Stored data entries
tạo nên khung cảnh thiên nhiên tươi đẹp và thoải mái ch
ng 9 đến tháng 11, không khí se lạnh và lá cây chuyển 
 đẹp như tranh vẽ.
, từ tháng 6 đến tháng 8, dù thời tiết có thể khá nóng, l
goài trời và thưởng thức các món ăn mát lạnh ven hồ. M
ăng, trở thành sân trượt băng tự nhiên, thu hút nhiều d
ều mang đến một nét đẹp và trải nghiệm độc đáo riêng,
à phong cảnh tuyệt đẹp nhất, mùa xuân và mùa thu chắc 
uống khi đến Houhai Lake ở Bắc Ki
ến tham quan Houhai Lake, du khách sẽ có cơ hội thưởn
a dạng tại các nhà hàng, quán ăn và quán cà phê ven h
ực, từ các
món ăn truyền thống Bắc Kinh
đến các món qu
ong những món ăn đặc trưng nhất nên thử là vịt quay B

§ WHAT YOU NEED TO DO:
Where the line containing "đến các món qu" appears in the records above, begin copying and continue through the last line; copy each line exactly and include no others.

§ THE ANSWER:
đến các món qu
ong những món ăn đặc trưng nhất nên thử là vịt quay B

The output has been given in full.